• EXCERPT:
# Craftsman lathe running not true



## jroot (Jan 20, 2015)

I picked up a crafsman lathe yesterday, got it home, turned it on, and noted that it does not seem to be running true. I thought maybe the wood was not centred properly so took a gouge to it, and it broke a chunk out of the gouge. Then I really started to look at it, and it seems to be wobbling slightly. The chap I bought it from told me he was afraid of it, but did not say why..

I don't know if it was dropped or what the problem might be. Any idea how to remedy the problem?


----------



## bigblockyeti (Sep 9, 2013)

Took a chunk out of the gouge? Never heard of wood tearing up tools before! If you have a face plate for it, you can thread that on and give it a visual check to see if there's any wobble. If none is immediately apparent, try a dial indicator to see if the spindle is bent.


----------



## kaerlighedsbamsen (Sep 16, 2013)

If i am getting it right your spindle is not running true?
It the lathe is of the type with a thread and a flat "end" where the chucks and faceplates rest, this part can be grinded of with a router and a small grinding bit. Or, if you are more adventureous, an angle grinder with good support. Take minute amounts of and check with a dial indicator.
Hope tis was helpull?

Let us know how it ends!


----------



## mudflap4869 (May 28, 2014)

Is the tail-stock misaligned? My craftsman didn't run true and gave me fits until I aligned it. Works great now.


----------



## Nubsnstubs (Aug 30, 2013)

if it's a tube lathe, that can be part of the alignment problem. I'll admit right off that I know very little about them, but there should be some way of truing up the headstock to the tailstock. Look for loose screws on the alignment bar if you have one…..... Jerry (in Tucson)


----------



## moke (Oct 19, 2010)

Are you using an MT asttachment in the headstock? If so, clean it out the MT hole with a wire brush. Then you need to put something in the headstock you are sure that is true and then turn it on. Make sure that what ever you are putting in the headstock is not bent or skewed. Maybe check what ever is coming out of the headstock without an attachment. Usually it is a large looking screw thing with a hole in it, called an MT (Morris Taper) Most of them anymore are 8tpi by 1". There should be enough of that protruding to see if it runs true. If it does not….good luck with the Sears Parts store….they are a real treat. 
If the head stock and tail stock are out of alignment that is called not being co-planar. You can check for co-planar by putting a dive of some sort that is pointed in both the headstock and tailstock and see if they line up perfectly. There are some fixes for that, mostly shimming either the headstock if it comes off, or the talistock. Let us know. Maybe this is more and too simplified info, if so forgive me.

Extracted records

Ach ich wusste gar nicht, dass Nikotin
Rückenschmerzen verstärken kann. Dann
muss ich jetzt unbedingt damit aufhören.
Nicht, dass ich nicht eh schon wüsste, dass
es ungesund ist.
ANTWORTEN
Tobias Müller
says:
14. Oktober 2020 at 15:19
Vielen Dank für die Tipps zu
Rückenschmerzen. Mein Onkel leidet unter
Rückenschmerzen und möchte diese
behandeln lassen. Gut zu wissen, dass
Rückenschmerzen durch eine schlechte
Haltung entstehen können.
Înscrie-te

---

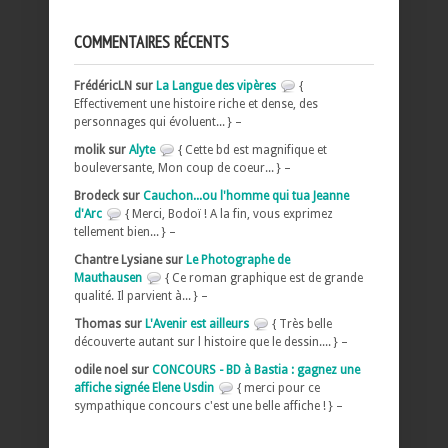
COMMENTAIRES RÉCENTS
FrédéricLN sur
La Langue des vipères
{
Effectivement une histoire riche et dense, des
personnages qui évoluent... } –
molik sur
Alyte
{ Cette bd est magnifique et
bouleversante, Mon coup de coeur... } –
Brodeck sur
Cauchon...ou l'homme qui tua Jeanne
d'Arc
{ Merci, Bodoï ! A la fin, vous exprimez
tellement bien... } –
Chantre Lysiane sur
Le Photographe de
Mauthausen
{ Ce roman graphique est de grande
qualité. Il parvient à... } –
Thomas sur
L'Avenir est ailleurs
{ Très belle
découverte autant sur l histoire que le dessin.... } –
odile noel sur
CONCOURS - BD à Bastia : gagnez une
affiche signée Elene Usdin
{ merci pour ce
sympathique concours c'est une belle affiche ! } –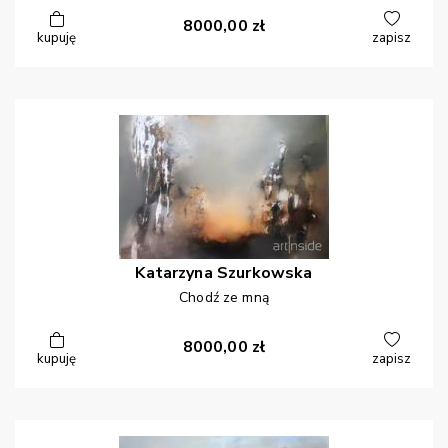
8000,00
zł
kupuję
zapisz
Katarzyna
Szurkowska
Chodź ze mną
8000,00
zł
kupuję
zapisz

• WORK REQUEST: Carry on the forum thread about the Craftsman lathe that isn't running true, picking up right after its last reply.

• ANSWER TO THIS TASK:
Mike


----------



## simmo (Nov 23, 2008)

hi, disconnect the lathe from the power supply, move toolrest to just touch the shoulder of the spindle and rotate the spindle by hand slowly, if the spindle is bent or eccentric it will be readily apparent.Or if you have one a dial test indicator as said.
hth
chris


----------



## Mahdeew (Jul 24, 2013)

If it is a tube lathe, (mine once actually broke the cast iron tool rest while turning. But that was a freak accident.) you may need some simple adjustments to fix it.


----------



## REO (Sep 20, 2012)

It all depends on exactly how you are using the lathe. a lathe will always turn concentric on a good bearing. ALWAYS! regardless of how much the spindle is wobbling it will always turn a round part. regardless of how far out of alignment the headstock and tail stock are when turned between centers a part will always end up round. Now if you go from turning between centers and re chuck the part that's where things change. Think of this when people purposely chuck up off center the path that the tool cuts is still round even thought the original part is swinging to and fro. What can happen with a very short piece and severe misalignment is the the drive spurs will, because of the rotation be driven tight and then loose cyclically which will cause them to wear in and become loose in the material. coplaner is what you want the ways of the lathe to be. you want the axis of your headstock bearings and the axis of your tailstock to be COLLINEAR. it is possible for your center points to line up in one position and not in another if the head stock and tailstock are skewed in the same plane.


----------



## realcowtown_eric (Feb 4, 2013)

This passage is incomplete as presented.